Excerpted passage -
= Beginning of Section =

To unsubscribe from this group and stop receiving emails from it, send an email to ceres-solver...@googlegroups.com.
To view this discussion on the web visit https://groups.google.com/d/msgid/ceres-solver/c0ea7e42-cc0e-45fb-86d5-ce7c65ec9f35%40googlegroups.com.
For more options, visit https://groups.google.com/d/optout.

Matt Stinson

unread,
Mar 29, 2016, 4:22:49 PM3/29/16
to Ceres Solver
Thanks, I appreciate the response. For your reference, the systems I have tend to be sparse (1% or less density and 250-1000 equations). Let me know if that changes your recommendation for dense QR. Also, to clarify, what is meant exactly by the "normal equations"?

A couple more questions:

In addition to the large condition number I have, the system of equations tends to be poorly scaled in the solution variables x and the residual variables F. Any specific techniques or tips for how to deal with this within Ceres? Would you argue using the loss function would even make sense in the case for systems of equations where all the residuals should be zero at the final solution (I don't think the concept of outlier really applies to systems of equations). However, with that said, when I am far from my solution, various residual terms are going to tend to dominate, so if there is a robust recommendation to handle that please let me know. Also, is there an option for x scaling that I am not seeing? I do note that LM algorithm has automatic x scaling built in, so there is that option. Ideally if I were to implement any x or F scaling, I would prefer it to be automatic instead of manual due to range of systems I need to use this on.

And can you explain your comment: "if you are using the LM algorithm, then the system is not rectangular anymore", I'm not sure if I understand why the system is not rectangular, or even square for that matter (in my case)?

Sameer Agarwal

unread,
Mar 29, 2016, 9:18:04 PM3/29/16
to ceres-...@googlegroups.com
Comments inline.

On Tue, Mar 29, 2016 at 1:22 PM Matt Stinson <mrmat...@gmail.com> wrote:
Thanks, I appreciate the response. For your reference, the systems I have tend to be sparse (1% or less density and 250-1000 equations). Let me know if that changes your recommendation for dense QR. Also, to clarify, what is meant exactly by the "normal equations"?

There are two ways of solving unsymmetric (possibly rectangular linear systems)

Jx =f

one is to symmetrize them as

J'J x = Jf

and then apply cholesky (sparse or dense) factorization to it. This linear system is also known as the "normal equations". It has square the condition number of the original linear system.

The other is to compute a QR factorization of J which gives us

QR x = f
Q'QRx = Q'f

since Q is an orthonormal matrix, Q'Q is identity so we get

R x = Q'f
where R is an upper triangular matrix and easily inverted. DENSE_QR refers to using this method. 
Your linear system size should be fine for solving with DENSE_QR.
 

A couple more questions:

In addition to the large condition number I have, the system of equations tends to be poorly scaled in the solution variables x and the residual variables F. Any specific techniques or tips for how to deal with this within Ceres?

Ceres by default uses Jacobi scaling to scale the linear system before solving it. That said, it is always a good idea to scale your system to be as well conditioned as possible before giving it to a solver.

= End of Section =

Given data -
= Beginning of Section =

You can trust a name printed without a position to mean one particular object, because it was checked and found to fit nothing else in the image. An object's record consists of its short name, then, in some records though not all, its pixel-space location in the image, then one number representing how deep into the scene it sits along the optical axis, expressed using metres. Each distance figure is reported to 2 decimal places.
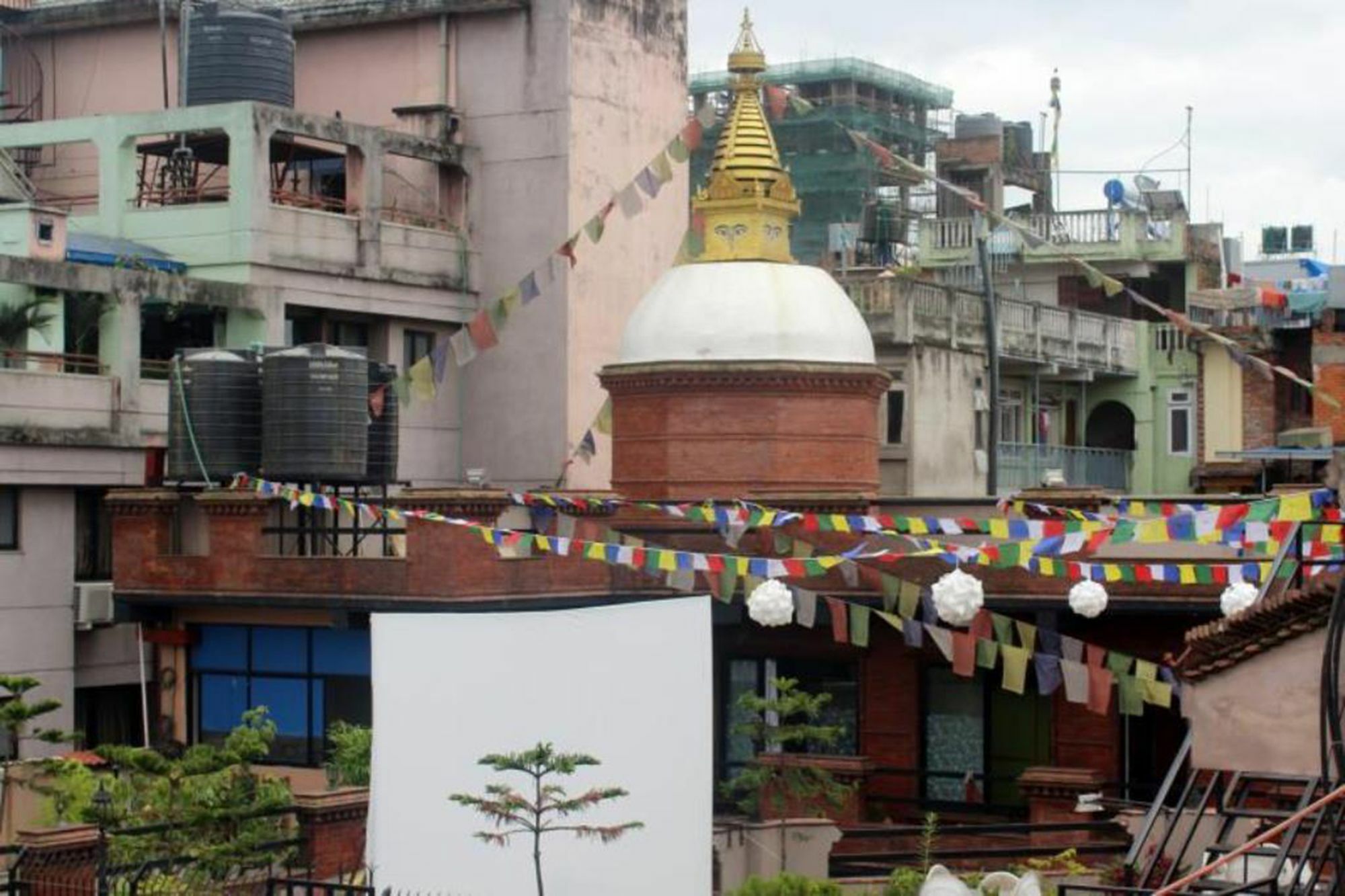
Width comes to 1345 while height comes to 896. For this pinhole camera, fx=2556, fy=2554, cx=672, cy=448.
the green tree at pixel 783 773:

= End of Section =

Action item A -
In the Ceres Solver thread, what does Ceres use by default to scale the linear system before solving it?
Action item B -
Write the next part of the Ceres Solver thread, picking up after its final sentence.
The material has no connection to the Ceres Solver thread.

Answer area A -
Jacobi scaling.

Answer area B -
 
Would you argue using the loss function would even make sense in the case for systems of equations where all the residuals should be zero at the final solution (I don't think the concept of outlier really applies to systems of equations).

I do not think a loss function makes much sense here.
 
However, with that said, when I am far from my solution, various residual terms are going to tend to dominate, so if there is a robust recommendation to handle that please let me know.

I do not have anything to recommend here. 
 
Also, is there an option for x scaling that I am not seeing?

 There is no option in the API for scaling x. That is the user's responsibility.

I do note that LM algorithm has automatic x scaling built in, so there is that option. Ideally if I were to implement any x or F scaling, I would prefer it to be automatic instead of manual due to range of systems I need to use this on.

Jacobi scaling is performed automatically for all solvers.
 
And can you explain your comment: "if you are using the LM algorithm, then the system is not rectangular anymore", I'm not sure if I understand why the system is not rectangular, or even square for that matter (in my case)?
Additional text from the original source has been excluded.